MISSOULA - While opponents of a zoning change to a lower Grant Creek property maintain their opposition for reasons widely expressed over the last two years, housing advocates have come out in support of the project, saying greater housing supply is needed to stabilize prices and create opportunity.
KJA Development LLC is seeking a zoning change on roughly 44 acres of ground off Interstate 90 in lower Grant Creek and has imposed a cap of 700 units, or slightly more than what’s permitted in current zoning.
Those additional units could help meet a number of housing needs, advocates argued on Monday night.
“It’s no secret that within this community, housing is a dilemma. We have a lack of units, a lack of stock and a lack of affordability,” said Riley Jacobson. “The only way we can begin to address this issue is by creating more units.”

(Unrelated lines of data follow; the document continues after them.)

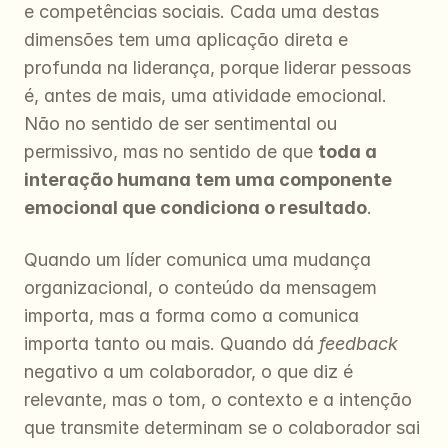
e competências sociais. Cada uma destas 
dimensões tem uma aplicação direta e 
profunda na liderança, porque liderar pessoas 
é, antes de mais, uma atividade emocional. 
Não no sentido de ser sentimental ou 
permissivo, mas no sentido de que 
toda a 
interação humana tem uma componente 
emocional que condiciona o resultado
.
Quando um líder comunica uma mudança 
organizacional, o conteúdo da mensagem 
importa, mas a forma como a comunica 
importa tanto ou mais. Quando dá 
feedback
negativo a um colaborador, o que diz é 
relevante, mas o tom, o contexto e a intenção 
que transmite determinam se o colaborador sai 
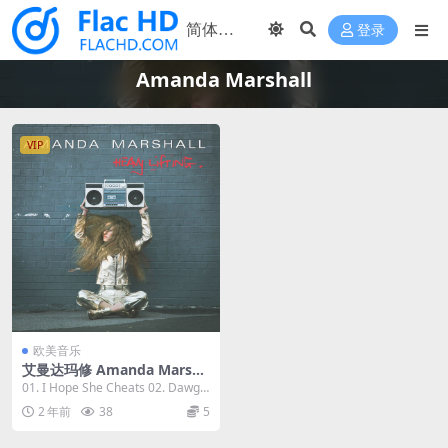
登录
Amanda Marshall
VIP
欧美音乐
艾曼达玛修 Amanda Marsha
ll - Heavy Lifting 2023 [24Bi
01. I Hope She Cheats 02. Dawgc
t/44.1kHz] [Hi-Res Flac 452
atcher 03...
2 年前
38
5
MB]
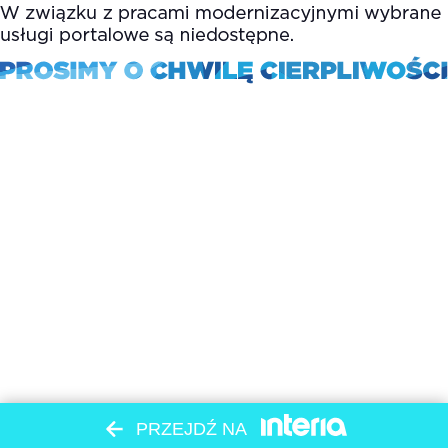
PRZEJDŹ NA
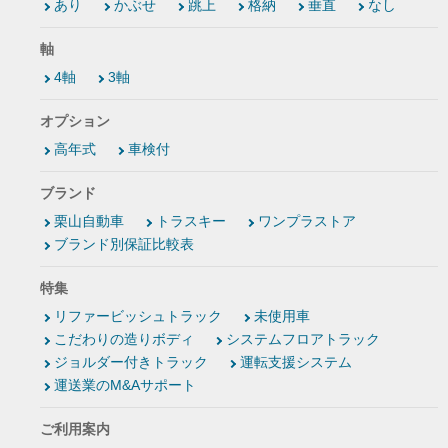
あり
かぶせ
跳上
格納
垂直
なし
軸
4軸
3軸
オプション
高年式
車検付
ブランド
栗山自動車
トラスキー
ワンプラストア
ブランド別保証比較表
特集
リファービッシュトラック
未使用車
こだわりの造りボディ
システムフロアトラック
ジョルダー付きトラック
運転支援システム
運送業のM&Aサポート
ご利用案内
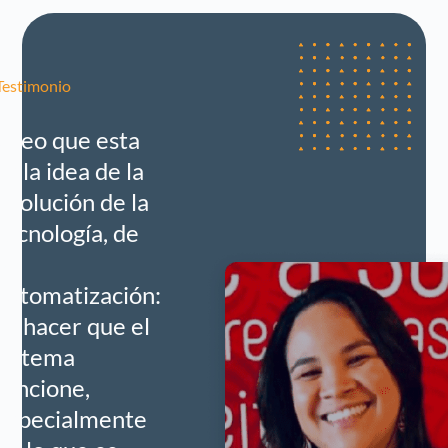
Testimonio
Creo que esta
es la idea de la
evolución de la
tecnología, de
la
automatización:
es hacer que el
sistema
funcione,
especialmente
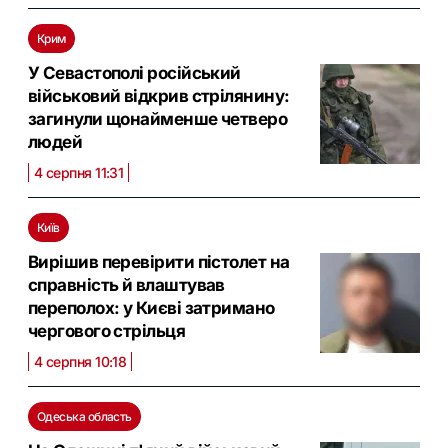
Крим
У Севастополі російський
військовий відкрив стрілянину:
загинули щонайменше четверо
людей
4 серпня 11:31
Київ
Вирішив перевірити пістолет на
справність й влаштував
переполох: у Києві затримано
чергового стрільця
4 серпня 10:18
Одеська область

The City Council considered and denied a similar request by KJA two years ago and since then, the city’s housing challenges have only become more dire. But many of the concerns that prompted the city to oppose the project also remain, and opponents have again mustered the resources to push for denial.
While concerns over traffic could be mitigated, concerns over fire safety linger. City and county fire officials are expected to offer input in the coming weeks as the proposal grinds its way through the public process.
But supply and demand is also playing a stronger role this time around, and advocates of boosting the city’s housing supply are speaking out. The city can’t begin to address issues of affordability unless it provides more housing, regardless of price.
“We need more vacancy in our town,” said Hanna Kosel. “It’s defeating every day to work with tenants who have families and are working and give so much to our community and don’t have a place to stay and rest and call home.”
Project representatives said current market demand calls for two- and three-bedroom units, and the proposal would be one of the few projects in Missoula to offer three-bedroom rentals. But the city’s denial of the request two years ago and the ongoing debate have led to higher prices.
That, the developers said, is a function of the market in a city with a vacancy rate of less than 1%. The lack of inventory and delays in construction have and will continue to push rent prices higher in all neighborhoods.
“We’re already a year-and-a-half behind on this project,” said developer Ken Ault. “The more we waste time on this, the more we have to cover it. Construction costs were at an all-time high 18 months ago. Labor was at an all-time high. All we had on our side was interest rates, and now they’re going up.”
State law forbids the City Council from placing conditions on zoning, and the council’s space to approve or deny the request is narrow. The price of the end unit is not among the criteria that can be considered, though some council members have been asking about rental prices.
For that, city staff has offered caution, saying price is not a relevant part of their decision.
“That’s not one of the criteria under state law or local regulations,” said city planner Dave DeGrandpre. “It’s definitely not one of the statutory review criteria. I’d be careful.”